Reproduce the text of every row below line for line, with no changes, and leave the pictures out of your answer.

____ DATA PROVIDED

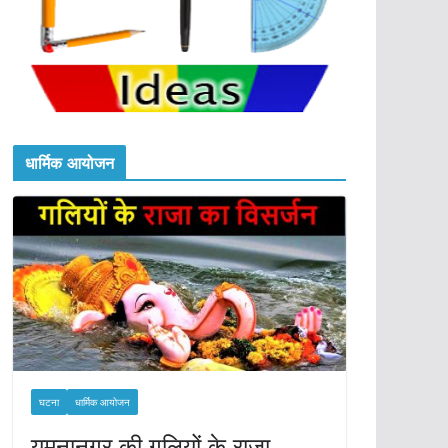
धार्मिक आयोजन
घटना
धार्मिक आयोजन
यमुनानगर की गलियों के राजा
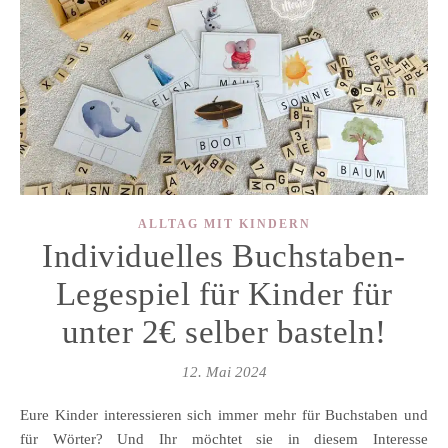
ALLTAG MIT KINDERN
Individuelles Buchstaben-
Legespiel für Kinder für
unter 2€ selber basteln!
12. Mai 2024
Eure Kinder interessieren sich immer mehr für Buchstaben und
für Wörter? Und Ihr möchtet sie in diesem Interesse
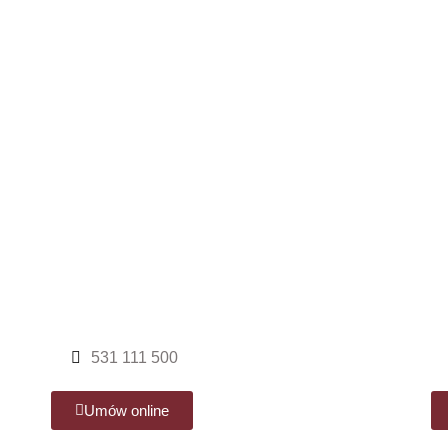
531 111 500
Umów online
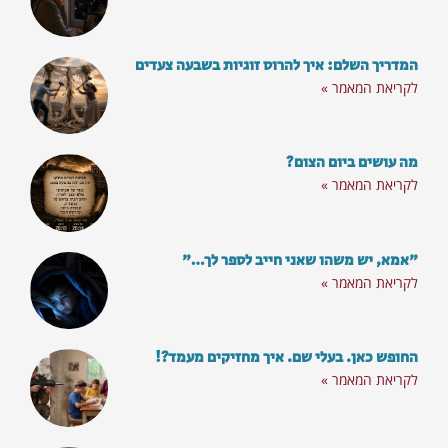
המדריך השלם: איך להרוס זוגיות בשבעה צעדים
לקריאת המאמר »
מה עושים ביום הצום?
לקריאת המאמר »
"אמא, יש משהו שאני חייב לספר לך…"
לקריאת המאמר »
החופש כאן. בעלי שם. איך מחזיקים מעמד?!
לקריאת המאמר »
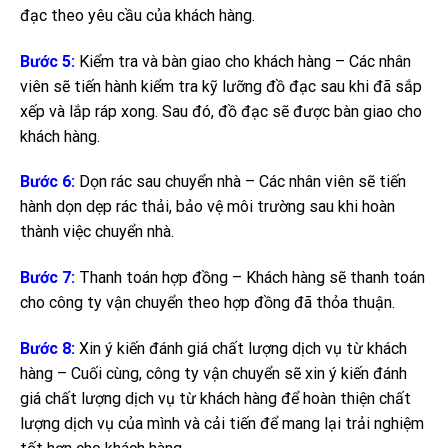
đạc theo yêu cầu của khách hàng.
Bước 5:
Kiểm tra và bàn giao cho khách hàng – Các nhân
viên sẽ tiến hành kiểm tra kỹ lưỡng đồ đạc sau khi đã sắp
xếp và lắp ráp xong. Sau đó, đồ đạc sẽ được bàn giao cho
khách hàng.
Bước 6:
Dọn rác sau chuyển nhà – Các nhân viên sẽ tiến
hành dọn dẹp rác thải, bảo vệ môi trường sau khi hoàn
thành việc chuyển nhà.
Bước 7:
Thanh toán hợp đồng – Khách hàng sẽ thanh toán
cho công ty vận chuyển theo hợp đồng đã thỏa thuận.
Bước 8:
Xin ý kiến đánh giá chất lượng dịch vụ từ khách
hàng – Cuối cùng, công ty vận chuyển sẽ xin ý kiến đánh
giá chất lượng dịch vụ từ khách hàng để hoàn thiện chất
lượng dịch vụ của mình và cải tiến để mang lại trải nghiệm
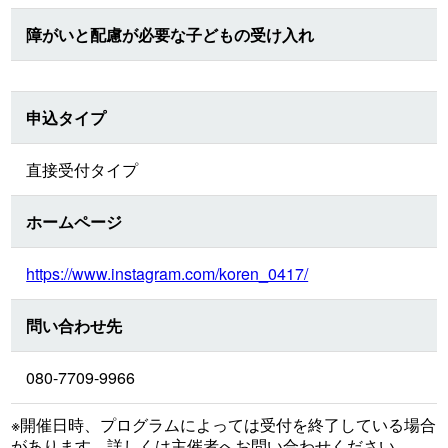
障がいと配慮が必要な子どもの受け入れ
申込タイプ
直接受付タイプ
ホームページ
https://www.instagram.com/koren_0417/
問い合わせ先
080-7709-9966
※開催日時、プログラムによっては受付を終了している場合
があります。詳しくは主催者へお問い合わせください。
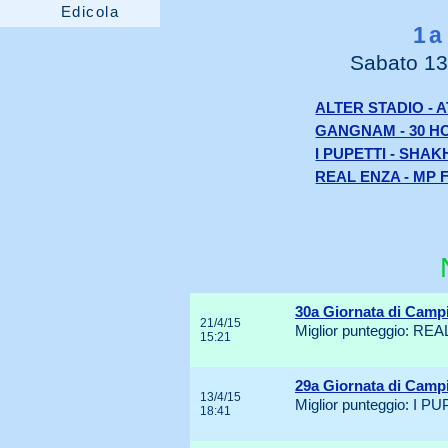
Edicola
1a
Sabato 13
ALTER STADIO -
GANGNAM - 30 HO
I PUPETTI - SHA
REAL ENZA - MP
30a Giornata di Camp
21/4/15
Miglior punteggio: REA
15:21
29a Giornata di Camp
13/4/15
Miglior punteggio: I PU
18:41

________

§ RESPONSE AREA:
धार्मिक आयोजन
घटना
धार्मिक आयोजन
यमुनानगर की गलियों के राजा
ALLTAG MIT KINDERN
Individuelles Buchstaben-
Legespiel für Kinder für
unter 2€ selber basteln!
12. Mai 2024
Eure Kinder interessieren sich immer mehr für Buchstaben und
für Wörter? Und Ihr möchtet sie in diesem Interesse
531 111 500
Umów online
המדריך השלם: איך להרוס זוגיות בשבעה צעדים
לקריאת המאמר »
מה עושים ביום הצום?
לקריאת המאמר »
"אמא, יש משהו שאני חייב לספר לך…"
לקריאת המאמר »
החופש כאן. בעלי שם. איך מחזיקים מעמד?!
לקריאת המאמר »
đạc theo yêu cầu của khách hàng.
Bước 5:
Kiểm tra và bàn giao cho khách hàng – Các nhân
viên sẽ tiến hành kiểm tra kỹ lưỡng đồ đạc sau khi đã sắp
xếp và lắp ráp xong. Sau đó, đồ đạc sẽ được bàn giao cho
khách hàng.
Bước 6:
Dọn rác sau chuyển nhà – Các nhân viên sẽ tiến
hành dọn dẹp rác thải, bảo vệ môi trường sau khi hoàn
thành việc chuyển nhà.
Bước 7:
Thanh toán hợp đồng – Khách hàng sẽ thanh toán
cho công ty vận chuyển theo hợp đồng đã thỏa thuận.
Bước 8:
Xin ý kiến đánh giá chất lượng dịch vụ từ khách
hàng – Cuối cùng, công ty vận chuyển sẽ xin ý kiến đánh
giá chất lượng dịch vụ từ khách hàng để hoàn thiện chất
lượng dịch vụ của mình và cải tiến để mang lại trải nghiệm
障がいと配慮が必要な子どもの受け入れ
申込タイプ
直接受付タイプ
ホームページ
https://www.instagram.com/koren_0417/
問い合わせ先
080-7709-9966
※開催日時、プログラムによっては受付を終了している場合
があります。詳しくは主催者へお問い合わせください。
Edicola
1a
Sabato 13
ALTER STADIO -
GANGNAM - 30 HO
I PUPETTI - SHA
REAL ENZA - MP
30a Giornata di Camp
21/4/15
Miglior punteggio: REA
15:21
29a Giornata di Camp
13/4/15
Miglior punteggio: I PU
18:41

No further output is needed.